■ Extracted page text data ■
--- --- ---

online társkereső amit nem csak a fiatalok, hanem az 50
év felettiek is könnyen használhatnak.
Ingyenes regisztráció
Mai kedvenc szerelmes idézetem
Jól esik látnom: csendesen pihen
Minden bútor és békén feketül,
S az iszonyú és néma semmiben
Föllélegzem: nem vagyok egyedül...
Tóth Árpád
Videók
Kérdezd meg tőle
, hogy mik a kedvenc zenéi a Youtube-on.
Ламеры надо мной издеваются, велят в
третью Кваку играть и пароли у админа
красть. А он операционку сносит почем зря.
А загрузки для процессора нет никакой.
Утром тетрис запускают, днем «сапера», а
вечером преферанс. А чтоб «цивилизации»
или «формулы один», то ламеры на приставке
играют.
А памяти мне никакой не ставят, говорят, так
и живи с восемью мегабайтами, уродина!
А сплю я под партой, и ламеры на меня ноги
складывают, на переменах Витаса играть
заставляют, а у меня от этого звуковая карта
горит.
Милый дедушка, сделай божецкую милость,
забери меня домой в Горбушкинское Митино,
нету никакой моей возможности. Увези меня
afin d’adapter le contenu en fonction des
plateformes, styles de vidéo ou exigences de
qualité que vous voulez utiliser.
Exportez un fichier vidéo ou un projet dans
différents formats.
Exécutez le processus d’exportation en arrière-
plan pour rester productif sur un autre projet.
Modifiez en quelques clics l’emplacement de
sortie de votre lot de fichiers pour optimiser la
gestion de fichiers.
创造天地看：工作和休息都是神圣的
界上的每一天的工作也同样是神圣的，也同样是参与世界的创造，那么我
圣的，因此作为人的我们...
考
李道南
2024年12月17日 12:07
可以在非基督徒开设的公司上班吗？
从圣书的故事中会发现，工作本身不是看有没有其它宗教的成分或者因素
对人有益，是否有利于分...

--- --- ---

■ WHAT IS BEING ASKED ■
Transcribe every line of the entries above verbatim and in their original order.

■ EXPECTED ANSWER ■
online társkereső amit nem csak a fiatalok, hanem az 50
év felettiek is könnyen használhatnak.
Ingyenes regisztráció
Mai kedvenc szerelmes idézetem
Jól esik látnom: csendesen pihen
Minden bútor és békén feketül,
S az iszonyú és néma semmiben
Föllélegzem: nem vagyok egyedül...
Tóth Árpád
Videók
Kérdezd meg tőle
, hogy mik a kedvenc zenéi a Youtube-on.
Ламеры надо мной издеваются, велят в
третью Кваку играть и пароли у админа
красть. А он операционку сносит почем зря.
А загрузки для процессора нет никакой.
Утром тетрис запускают, днем «сапера», а
вечером преферанс. А чтоб «цивилизации»
или «формулы один», то ламеры на приставке
играют.
А памяти мне никакой не ставят, говорят, так
и живи с восемью мегабайтами, уродина!
А сплю я под партой, и ламеры на меня ноги
складывают, на переменах Витаса играть
заставляют, а у меня от этого звуковая карта
горит.
Милый дедушка, сделай божецкую милость,
забери меня домой в Горбушкинское Митино,
нету никакой моей возможности. Увези меня
afin d’adapter le contenu en fonction des
plateformes, styles de vidéo ou exigences de
qualité que vous voulez utiliser.
Exportez un fichier vidéo ou un projet dans
différents formats.
Exécutez le processus d’exportation en arrière-
plan pour rester productif sur un autre projet.
Modifiez en quelques clics l’emplacement de
sortie de votre lot de fichiers pour optimiser la
gestion de fichiers.
创造天地看：工作和休息都是神圣的
界上的每一天的工作也同样是神圣的，也同样是参与世界的创造，那么我
圣的，因此作为人的我们...
考
李道南
2024年12月17日 12:07
可以在非基督徒开设的公司上班吗？
从圣书的故事中会发现，工作本身不是看有没有其它宗教的成分或者因素
对人有益，是否有利于分...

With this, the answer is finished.